One of my readers, Susan, sent in this great question:
I always have this struggle starting and lasting throughout the summer season. I have narrowed the culprit down to sunscreen. The most important thing to wear in the summer time does terrible things to my laundry! I’ve tried several different brands and they all turn my clothing this awful orangish color where it comes in contact with the clothes. I am figuring that it reacts to the minerals in our well water, which is heavier in magnesium-type deposits. Even cloroxing white clothes doesn’t always get it, often times turning the stain yellow instead of orange. And it has ruined several colored clothing. Any suggestions? I’m at my wit’s end with the damage!
Avobenzone is the culprit
I’ve done quite a bit of research on this sunscreen problem and spoken with several sunscreen companies. It turns out that the problem is with a little chemical known as avobenzone. It is the ingredient in some sunscreens that eliminates the harmful effects of long-ray UVA.
While it is extremely effective in a sunscreen compound, it can wreak havoc on white clothes. It can cause orange or brown stains that are quite difficult to remove. It seems that having well water, which tends to be ‘hard’ water only makes the problem worse.
So how to remedy this problem?
This post contains affiliate links. Please see my disclosure policy for more details.
Find a sunscreen that does not use avobenzone.
Obviously by not using the chemical, the problem is completely eliminated.
Make sure you take a look at this full list of sunscreens that do not contain avobenzone if you’re heading to the store.

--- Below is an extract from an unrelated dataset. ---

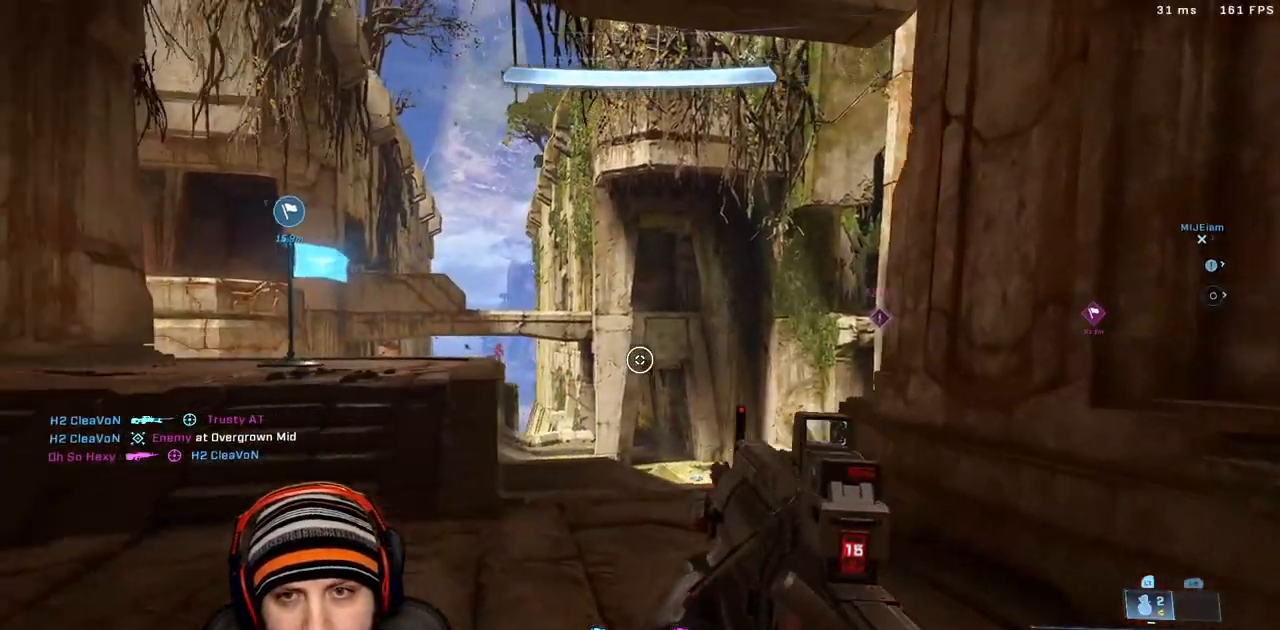
{"dt_ms": 1000, "buttons": [], "left_stick": "down-right", "right_stick": "right"}
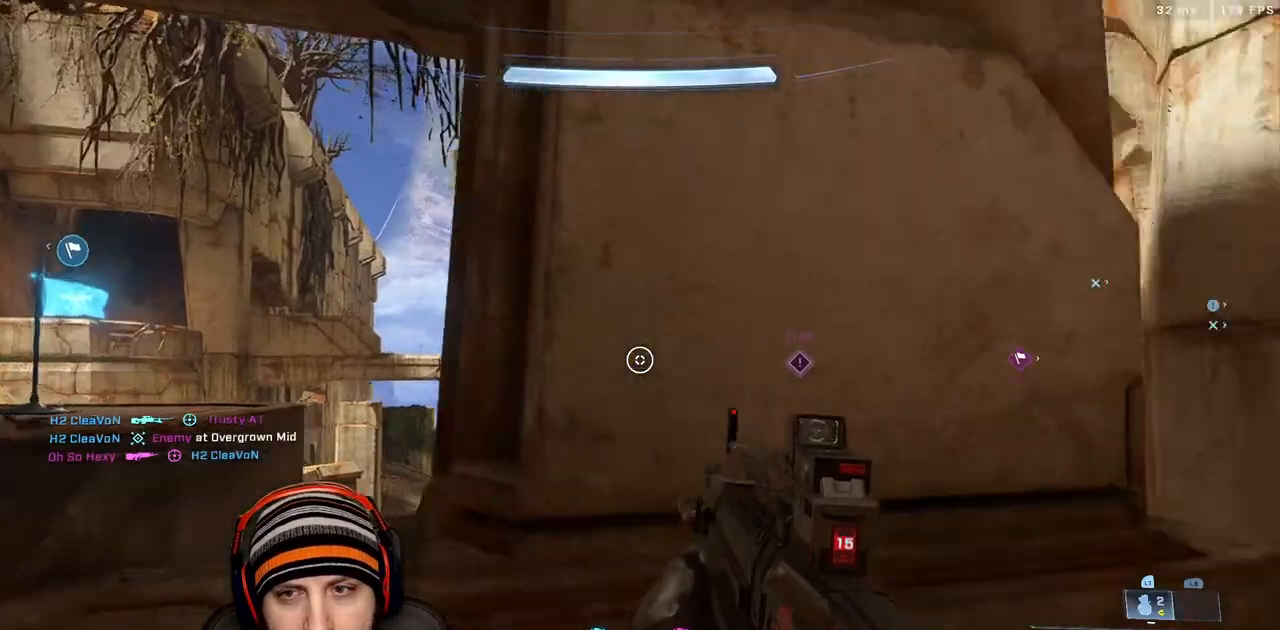
{"dt_ms": 500, "buttons": ["L3"], "left_stick": "up-right", "right_stick": "left", "events": [[83, "left_stick", "up-right"], [167, "X", "down"], [250, "X", "up"], [267, "right_stick", "center"], [317, "X", "down"], [367, "right_stick", "left"], [400, "L3", "down"], [433, "X", "up"]]}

Do not use Clorox or Oxi Clean to remove the stains.
Believe me, it hurts me to advise you not to use Oxi Clean, but in this case it will only make the stains worse.
It will deepen the orange stain and possibly set them in permanently. The chemical reaction between avobenzone and bleach or sodium perchlorate (ie: Oxi Clean) are not friendly, so it only makes the orange reaction appear worse.
Try ONE of the following products. Trying more than one at the time can be dangerous due to fumes.
→ The Works Tub & Shower Cleaner: As you can see from its online ad, it touts that it rids the shower of “stubborn rust stains and mineral deposits.” It will do the same for your clothes. Spray a small amount onto the stain and gently rub in with a toothbrush until the stain is saturated with the product. Leave on about 5 minutes and literally watch the stain disappear. Launder as usual with white clothes only.
→ Bar Keepers Friend OR Bon Ami in the powdered form: These products also work on rust stains and hard-water stains. Make a thin paste of the product and water and rub onto stain very gently with a toothbrush or your finger. Leave on about 5 minutes and rinse under cool, running water. If stain is still present, repeat the paste process. If it is gone, launder as usual with white clothes only.
→ Whink: Also used to remove rust and hard-water stains, this product comes in a liquid form. Lightly pour on orange stain and it should disappear in 2-5 minutes. This should only be used on white clothes! It will definitely take the color out of anything other than white. Trust me.
A few notes about sunscreen stains
I am not sure whether The Works, Bar Keepers Friend or Bon-Ami will cause colored items to fade or develop bleach-type areas after application.
IMPORTANT: Use these products on an inside seam first. If it doesn’t bleach it or lift the color, you are probably safe to use it on the rest of the fabric. I am quite certain that Whink will bleach colored clothes, as it has happened to me!
Also, it is important that after treating your items that you wash them only in a load with white clothes. Or you can even wash them alone if you are unsure if they will bleach other items.
Even if you rinse the item thoroughly under running water, some product will probably remain embedded in the fabric of the item.
You don’t want to ruin a whole load of clothes!
Disclaimer – As with any stain removal advice given on Mama’s Laundry Talk: Mama is not responsible for any adverse reactions caused by one’s stain removal efforts. You alone are responsible for any advice taken and the outcome on your clothes.